Other Views

By Timothy E. Johns

Saturday, June 12, 1999

Response at
Sacred Falls

THE strength of a community can be measured in many ways -- particularly by the way it holds together during a time of crisis. When tragedy strikes, communities unify in response to it and grow stronger, or fall apart, sometimes irreparably.

In the case of the devastating rockslide at Sacred Falls on May 9, it is clear that through the tragedy our community courageously pulled together to care for one another and the visitors to our island home. If we can find any comfort through the tragedy, it is the confirmation that our community, at its core, remains close-knit, ready to pull together in times of need despite the challenges we face.

On behalf of the Department of Land and Natural Resources, I'd like to express sincere gratitude to everyone who assisted with caring for victims of the tragic accident. Words can never express the praise and admiration we feel for all who were involved in the rescue effort.

Given the remote location of the falls, many of the injured were helped and ultimately saved by other victims and hikers, some of whom were seriously hurt themselves, who did their best to respond to the tragedy before medical teams arrived. Nearby residents also unselfishly gave assistance upon learning of the disaster.

Police, fire and DLNR conservation enforcement officers and state park personnel, who first arrived at the scene, risked their lives to rescue victims and evacuate them as soon as possible. Ambulance crews, faced with life-threatening injuries, worked tirelessly to save and treat as many victims as they could.

City bus drivers were diverted with their buses to the park to assist in transporting the injured to hospitals. Army medical evacuation helicopters were used to fly the more seriously injured to emergency facilities.

Hospitals usually staffed to respond to predictable patient loads immediately called in extra help to effectively deal with the unscheduled overload.

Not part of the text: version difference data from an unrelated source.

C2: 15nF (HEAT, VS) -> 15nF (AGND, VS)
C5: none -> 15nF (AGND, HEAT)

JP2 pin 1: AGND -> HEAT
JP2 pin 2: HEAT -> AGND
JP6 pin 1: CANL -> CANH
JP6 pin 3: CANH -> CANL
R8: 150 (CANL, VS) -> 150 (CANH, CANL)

American Red Cross volunteers and their families supplied food, water and encouragement to the victims and rescuers alike.

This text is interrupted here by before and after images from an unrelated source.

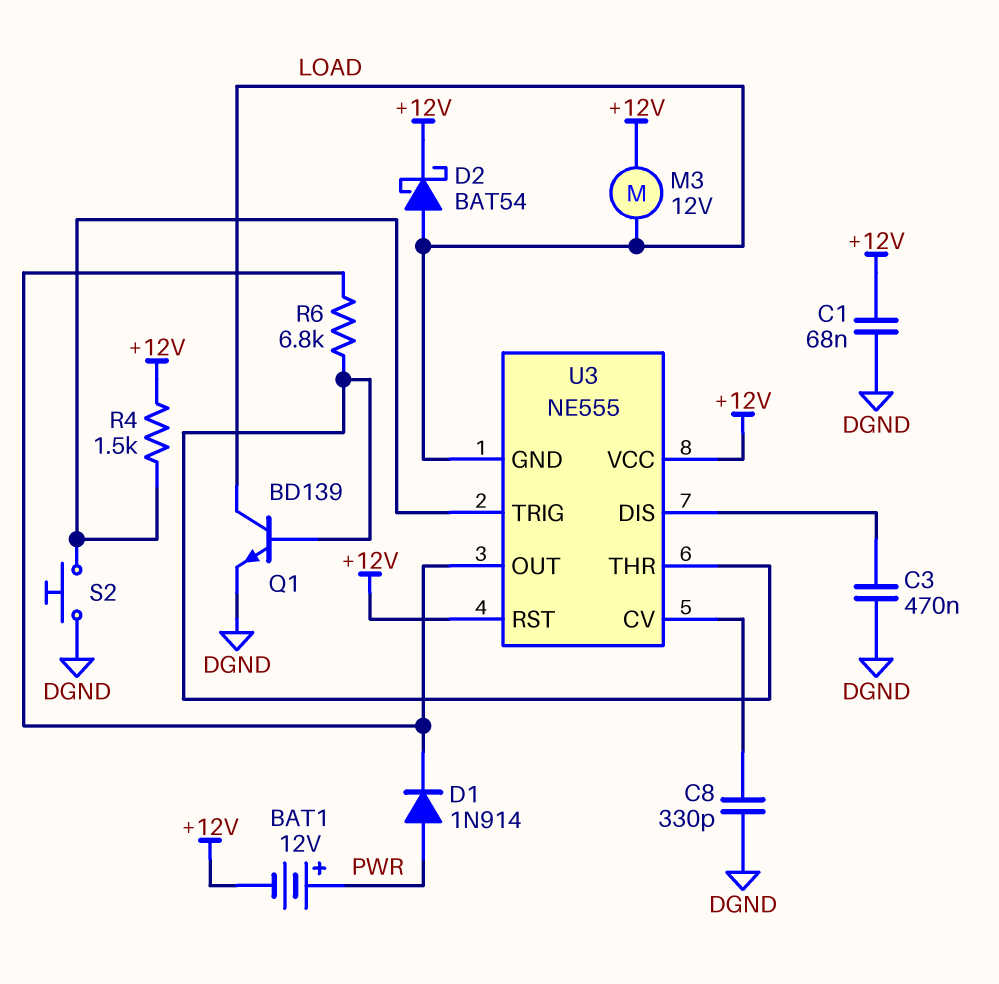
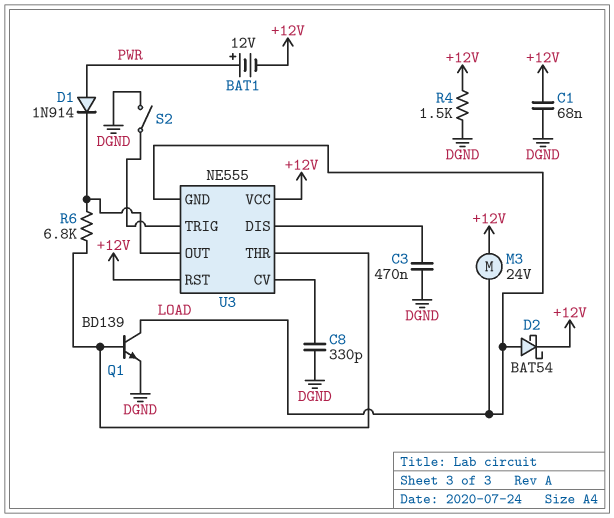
M3: motor 12V (+12V, LOAD) -> motor 24V (+12V, LOAD)
R4: 1.5k (+12V, U3/TRIG) -> 1.5k (+12V, DGND)
S2: button (DGND, U3/TRIG) -> switch (DGND, U3/TRIG)

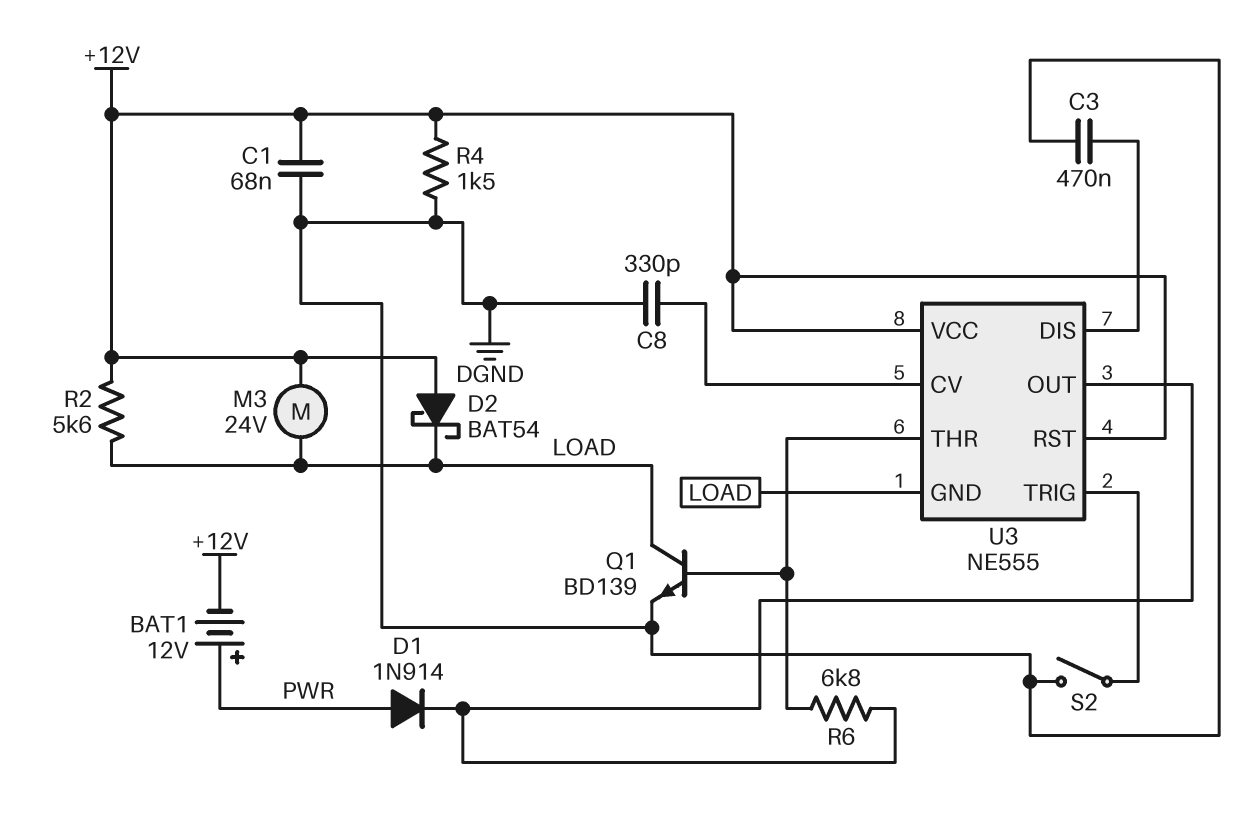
D2: schottky BAT54 (A LOAD, K +12V) -> schottky BAT54 (A +12V, K LOAD)
R2: none -> 5.6k (+12V, LOAD)

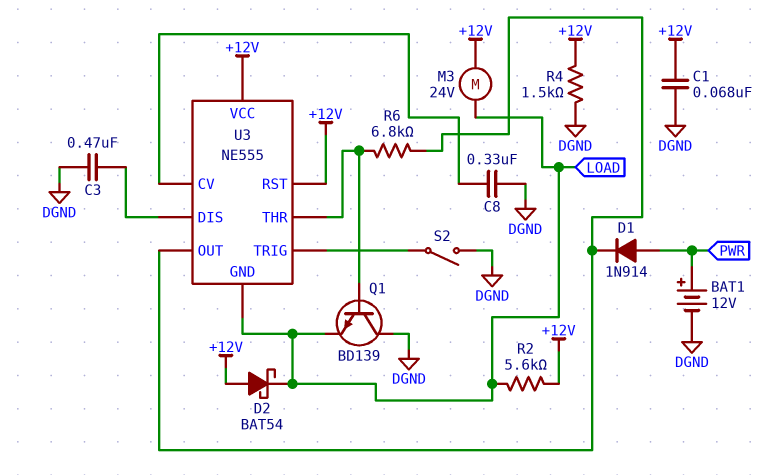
BAT1: 12V (plus PWR, minus +12V) -> 12V (plus PWR, minus DGND)
C8: 330pF (DGND, U3/CV) -> 330nF (DGND, U3/CV)
Q1: NPN BD139 (B U3/THR, C LOAD, E DGND) -> NPN BD139 (B U3/THR, C DGND, E LOAD)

State geologists flew into the valley to provide rescuers with vital information about conditions overhead, while beginning to assess the origin of the rockslide.

The search for victims and an explanation for the tragedy continued the next day with DLNR, fire rescue, police, state investigators and geologists. These volunteers, knowing there was continued risk, returned to the impact site without hesitation as rocks continued to fall.

The Air Force and Marine Corps deployed search personnel, detector dogs, and heat detecting devices to help locate any victims who may have remained buried under rocks and debris.

Federal aviation inspectors cleared the airspace above the falls to minimize the possibility of low-flying aircraft triggering more slides. The Department of Defense and Civil Defense offered manpower, technical support and equipment.

Two days later, Navy divers volunteered to dive into the pool to help locate victims, since at least one remained unaccounted for and may have been pulled into the pool by the falling rocks.

Marines from Kaneohe volunteered to locate and remove victims thought to have perished under the large heavy rocks and debris. Before divers searched the pool, the body of the last victim was found and transported out of the impact zone.

On hand were Red Cross, police and Medical Examiner's Office personnel to care for the families of victims and the remains of lost loved ones.

Critical incident stress counselors from the Fire Department, Police Department, Emergency Ambulance Services and state employee assistance programs began assisting rescuers and others on-scene to cope with the events they had witnessed.

ALL of these people acted courageously and selflessly, responding to a tragic situation unlike any they had seen before, and one we hope will never be seen again. I know there are many others whom we may never know their identities, who deserve our appreciation for their help and courage as well.

To all I extend the deepest of gratitude.

I'd also like to thank the Hauula community for its outpouring of support for our rescue efforts and for their leadership in the healing process still to come.

Most of all, to the victims and their families, I extend our condolences for your losses and wish a speedy recovery to the survivors. Each of you are in our thoughts and prayers.

Timothy E. Johns is chairman of the state
Department of Land and Natural Resources.